Investigation of event-based memory surfaces for high-speed tracking, unsupervised feature extraction and object recognition
This work addresses the problem of real-time object recognition in dynamic environments for applications like robotics or surveillance, though it is incremental in improving memory surface methods for event-based data.
The paper tackled high-speed object recognition using event-based cameras by comparing event-based and time-based decaying memory surfaces for tracking and feature extraction, achieving 98.75% recognition accuracy within 156 milliseconds using only twenty-five event-based neurons and a linear classifier.

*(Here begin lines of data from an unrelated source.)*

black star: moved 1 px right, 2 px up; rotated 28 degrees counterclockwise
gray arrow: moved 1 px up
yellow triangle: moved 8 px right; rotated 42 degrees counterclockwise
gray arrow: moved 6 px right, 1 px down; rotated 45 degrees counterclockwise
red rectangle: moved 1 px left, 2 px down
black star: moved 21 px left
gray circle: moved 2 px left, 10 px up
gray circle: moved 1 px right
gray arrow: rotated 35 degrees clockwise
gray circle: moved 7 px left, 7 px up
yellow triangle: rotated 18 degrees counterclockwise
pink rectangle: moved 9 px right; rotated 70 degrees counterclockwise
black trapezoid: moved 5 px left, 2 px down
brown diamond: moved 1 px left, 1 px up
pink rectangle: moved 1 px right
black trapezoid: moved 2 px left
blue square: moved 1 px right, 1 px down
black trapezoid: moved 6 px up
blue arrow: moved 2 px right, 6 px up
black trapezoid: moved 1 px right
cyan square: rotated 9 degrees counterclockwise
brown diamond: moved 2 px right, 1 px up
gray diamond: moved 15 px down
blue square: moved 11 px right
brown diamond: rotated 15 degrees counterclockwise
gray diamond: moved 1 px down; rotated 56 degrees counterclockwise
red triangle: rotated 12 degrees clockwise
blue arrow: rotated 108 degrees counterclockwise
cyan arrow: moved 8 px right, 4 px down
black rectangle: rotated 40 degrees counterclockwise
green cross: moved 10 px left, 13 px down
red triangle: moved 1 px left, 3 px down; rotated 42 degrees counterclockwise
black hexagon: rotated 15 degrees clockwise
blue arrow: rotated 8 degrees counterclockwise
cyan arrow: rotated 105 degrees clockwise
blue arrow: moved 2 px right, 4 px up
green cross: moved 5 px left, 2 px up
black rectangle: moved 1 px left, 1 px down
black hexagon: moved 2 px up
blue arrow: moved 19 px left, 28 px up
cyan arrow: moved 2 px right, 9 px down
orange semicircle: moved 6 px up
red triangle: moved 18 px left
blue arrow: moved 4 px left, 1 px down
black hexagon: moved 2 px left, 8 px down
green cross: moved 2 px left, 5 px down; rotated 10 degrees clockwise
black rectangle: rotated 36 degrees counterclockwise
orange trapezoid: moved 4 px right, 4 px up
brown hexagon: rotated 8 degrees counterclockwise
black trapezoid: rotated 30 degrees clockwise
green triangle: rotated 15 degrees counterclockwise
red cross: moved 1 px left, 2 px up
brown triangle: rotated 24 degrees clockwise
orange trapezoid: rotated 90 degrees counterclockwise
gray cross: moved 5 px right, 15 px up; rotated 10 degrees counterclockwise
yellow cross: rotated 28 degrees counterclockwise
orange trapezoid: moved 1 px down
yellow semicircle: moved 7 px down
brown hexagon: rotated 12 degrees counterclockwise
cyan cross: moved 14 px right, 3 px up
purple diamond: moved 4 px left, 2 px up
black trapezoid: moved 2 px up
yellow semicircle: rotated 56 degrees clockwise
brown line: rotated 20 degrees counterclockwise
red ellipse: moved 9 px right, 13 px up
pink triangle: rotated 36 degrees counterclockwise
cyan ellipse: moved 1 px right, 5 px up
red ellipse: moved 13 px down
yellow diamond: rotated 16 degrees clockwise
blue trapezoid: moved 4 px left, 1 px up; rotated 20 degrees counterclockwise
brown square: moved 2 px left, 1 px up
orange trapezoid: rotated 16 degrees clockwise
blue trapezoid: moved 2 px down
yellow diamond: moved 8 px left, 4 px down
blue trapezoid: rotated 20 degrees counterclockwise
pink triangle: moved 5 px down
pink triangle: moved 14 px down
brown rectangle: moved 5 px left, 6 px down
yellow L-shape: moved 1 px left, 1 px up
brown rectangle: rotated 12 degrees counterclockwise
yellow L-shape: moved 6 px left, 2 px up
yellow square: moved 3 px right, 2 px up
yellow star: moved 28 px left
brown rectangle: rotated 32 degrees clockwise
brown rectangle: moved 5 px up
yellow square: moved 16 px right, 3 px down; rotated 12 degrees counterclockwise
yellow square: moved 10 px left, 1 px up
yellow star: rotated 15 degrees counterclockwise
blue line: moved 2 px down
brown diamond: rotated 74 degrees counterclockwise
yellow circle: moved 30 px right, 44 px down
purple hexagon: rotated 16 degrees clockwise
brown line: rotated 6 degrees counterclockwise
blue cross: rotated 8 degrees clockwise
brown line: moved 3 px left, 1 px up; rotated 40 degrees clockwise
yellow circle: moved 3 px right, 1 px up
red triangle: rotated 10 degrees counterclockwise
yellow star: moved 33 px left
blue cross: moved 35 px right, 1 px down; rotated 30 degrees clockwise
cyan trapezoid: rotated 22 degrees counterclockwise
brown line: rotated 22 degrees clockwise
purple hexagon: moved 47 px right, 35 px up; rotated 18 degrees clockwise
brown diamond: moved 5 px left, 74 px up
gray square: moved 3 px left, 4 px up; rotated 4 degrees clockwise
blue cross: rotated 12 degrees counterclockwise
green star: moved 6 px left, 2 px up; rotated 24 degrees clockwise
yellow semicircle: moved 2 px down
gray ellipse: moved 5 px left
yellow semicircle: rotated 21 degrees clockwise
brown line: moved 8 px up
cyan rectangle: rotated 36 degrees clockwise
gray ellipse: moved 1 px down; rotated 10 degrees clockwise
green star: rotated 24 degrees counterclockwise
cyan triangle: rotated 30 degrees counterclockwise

In this paper we compare event-based decaying and time based-decaying memory surfaces for high-speed eventbased tracking, feature extraction, and object classification using an event-based camera. The high-speed recognition task involves detecting and classifying model airplanes that are dropped free-hand close to the camera lens so as to generate a challenging dataset exhibiting significant variance in target velocity. This variance motivated the investigation of event-based decaying memory surfaces in comparison to time-based decaying memory surfaces to capture the temporal aspect of the event-based data. These surfaces are then used to perform unsupervised feature extraction, tracking and recognition. In order to generate the memory surfaces, event binning, linearly decaying kernels, and exponentially decaying kernels were investigated with exponentially decaying kernels found to perform best. Event-based decaying memory surfaces were found to outperform time-based decaying memory surfaces in recognition especially when invariance to target velocity was made a requirement. A range of network and receptive field sizes were investigated. The system achieves 98.75% recognition accuracy within 156 milliseconds of an airplane entering the field of view, using only twenty-five event-based feature extracting neurons in series with a linear classifier. By comparing the linear classifier results to an ELM classifier, we find that a small number of event-based feature extractors can effectively project the complex spatio-temporal event patterns of the dataset to an almost linearly separable representation in feature space.